■ ASSIGNED TASK: Please state how many lines of the material contain "front", giving nothing but the number.

BEGIN MATERIALS PROVIDED

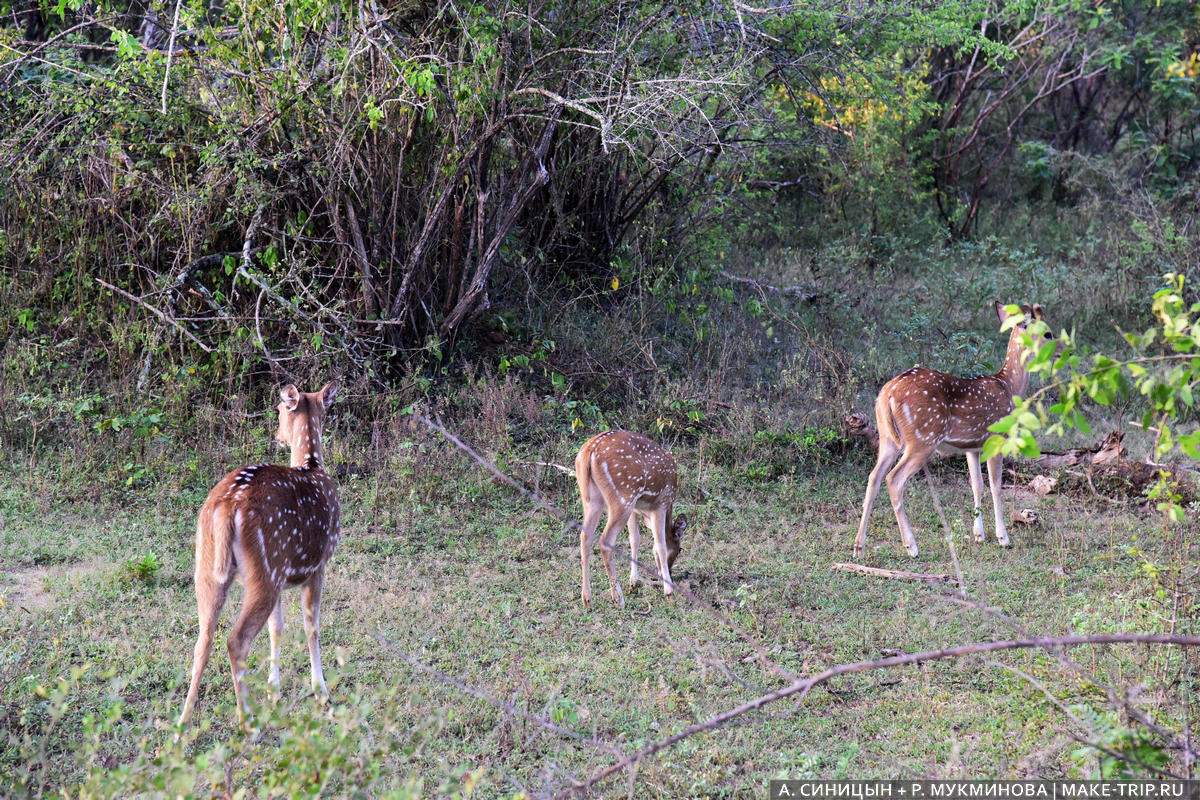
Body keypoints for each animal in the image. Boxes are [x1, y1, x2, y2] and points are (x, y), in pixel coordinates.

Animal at [180, 381, 345, 734]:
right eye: (280, 409)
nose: (277, 435)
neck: (312, 464)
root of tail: (226, 507)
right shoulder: (319, 563)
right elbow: (311, 625)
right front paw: (321, 692)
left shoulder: (284, 575)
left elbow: (277, 628)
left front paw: (273, 690)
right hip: (264, 571)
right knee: (235, 639)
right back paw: (247, 723)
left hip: (209, 568)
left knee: (203, 638)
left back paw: (182, 723)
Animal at [578, 431, 691, 606]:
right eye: (680, 549)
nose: (671, 571)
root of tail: (589, 451)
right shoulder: (660, 504)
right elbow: (660, 545)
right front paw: (669, 592)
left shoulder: (636, 509)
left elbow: (635, 540)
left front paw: (633, 583)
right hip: (623, 496)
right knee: (605, 540)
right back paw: (618, 599)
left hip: (591, 499)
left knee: (585, 536)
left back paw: (587, 599)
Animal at [854, 303, 1051, 561]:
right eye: (1047, 333)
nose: (1059, 349)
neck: (1009, 386)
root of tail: (886, 395)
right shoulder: (996, 438)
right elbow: (996, 487)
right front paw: (1003, 538)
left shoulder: (972, 447)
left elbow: (977, 485)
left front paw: (979, 535)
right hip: (922, 438)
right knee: (893, 479)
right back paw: (912, 547)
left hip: (887, 437)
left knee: (874, 477)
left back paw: (859, 547)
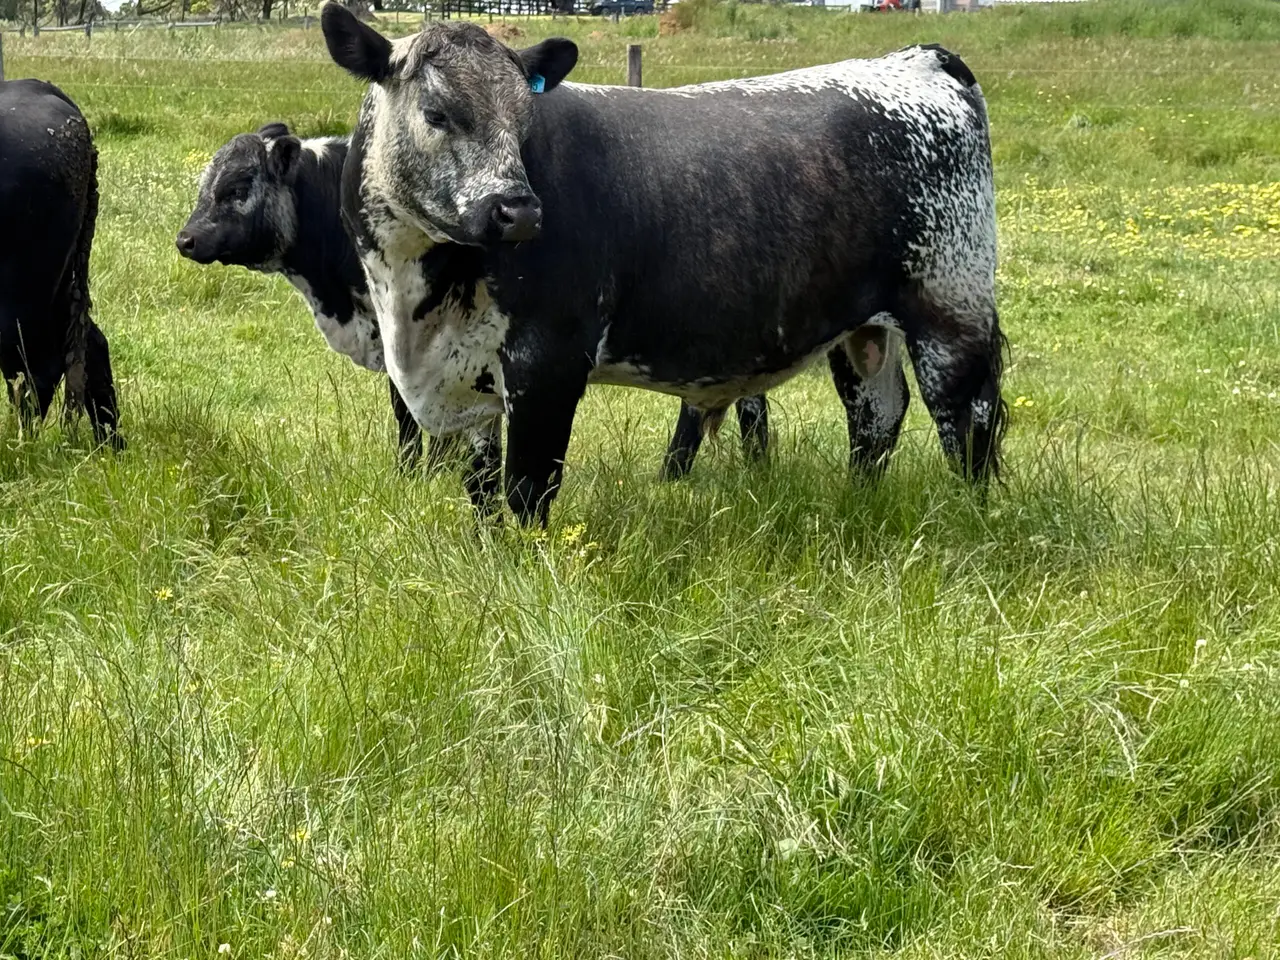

END MATERIALS PROVIDED

■ EXERCISE SOLUTION: 6